* _WHAT TO DO_:
Your output should be the lines below from the one holding "left shoulder: (259, 117, 3)" through the one holding "right shoulder: (533, 429, 16)", transcribed exactly, with no pictures.

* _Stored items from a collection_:
--- START ---
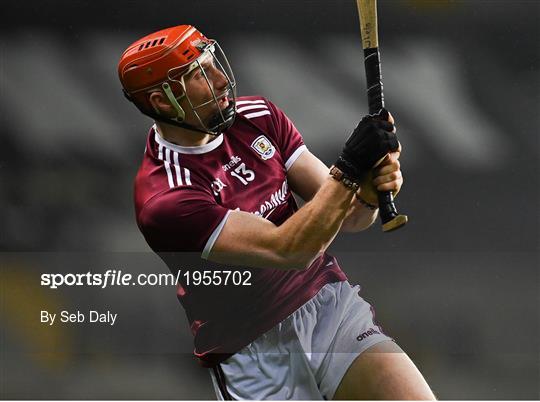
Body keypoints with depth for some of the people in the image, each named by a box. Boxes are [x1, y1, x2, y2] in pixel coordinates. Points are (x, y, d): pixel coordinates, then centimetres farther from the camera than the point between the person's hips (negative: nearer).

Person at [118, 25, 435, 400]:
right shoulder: (162, 200, -19)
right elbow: (286, 250, -24)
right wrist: (350, 169, -28)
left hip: (331, 299, 4)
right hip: (251, 352, -4)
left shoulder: (259, 117, 3)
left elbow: (346, 219, 3)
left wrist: (369, 193, -19)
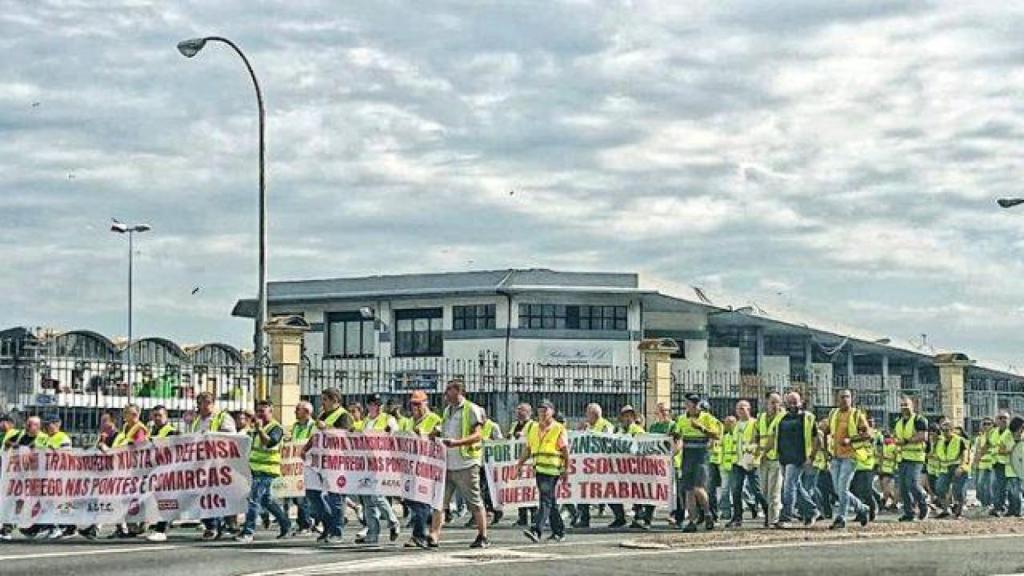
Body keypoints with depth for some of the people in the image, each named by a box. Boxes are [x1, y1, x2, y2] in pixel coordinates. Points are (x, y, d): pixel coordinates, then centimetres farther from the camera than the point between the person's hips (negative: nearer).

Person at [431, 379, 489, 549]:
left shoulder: (472, 409, -5)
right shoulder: (447, 411, 18)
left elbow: (476, 435, -15)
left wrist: (456, 442, -27)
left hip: (466, 464, -7)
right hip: (446, 463, 7)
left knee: (474, 502, 1)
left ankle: (483, 537, 10)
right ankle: (434, 536, -3)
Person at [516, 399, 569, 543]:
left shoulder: (559, 429, -1)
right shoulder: (533, 429, 16)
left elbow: (565, 451, -3)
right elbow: (527, 450, 19)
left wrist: (566, 469, -7)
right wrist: (520, 464, 10)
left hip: (552, 470, -6)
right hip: (538, 470, 7)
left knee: (546, 501, -14)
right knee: (551, 502, 13)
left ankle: (537, 530, -23)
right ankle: (559, 532, 21)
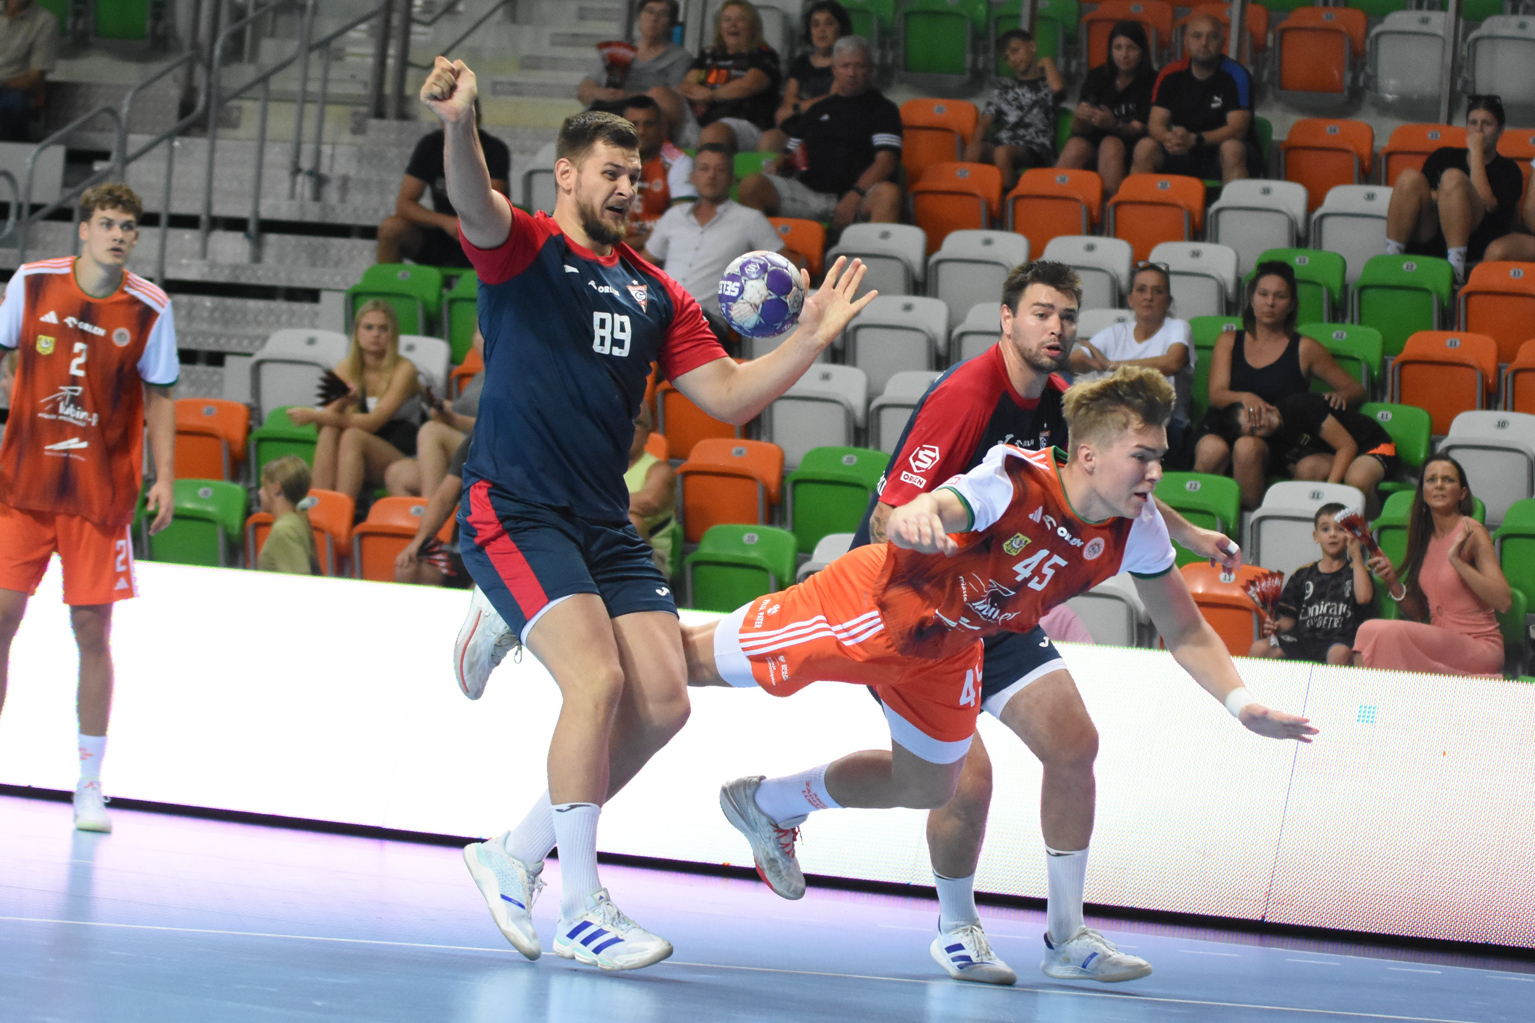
--- END ---
* _SOLUTION TO THIS TASK_:
left shoulder: (259, 117, 3)
left elbow: (346, 219, 3)
left wrist: (369, 193, -19)
Body keypoints with depth for some of the people in the image, each named by a box. Boxes are [x1, y1, x2, y2] in pixel coordinates. Points are (x, y, d): pixel coordinates, then centimetres farther from the camera than the point between the person's hips (negative: nearer).

Person at [431, 379, 489, 549]:
left shoulder: (472, 409, -5)
right shoulder: (447, 411, 18)
left elbow: (476, 435, -15)
left wrist: (456, 442, -27)
left hip: (466, 464, -7)
right hip: (446, 463, 7)
left knee: (474, 502, 1)
left ankle: (483, 537, 10)
right ankle: (434, 536, -3)
Person at [516, 399, 569, 543]:
left shoulder: (559, 429, -1)
right shoulder: (533, 429, 16)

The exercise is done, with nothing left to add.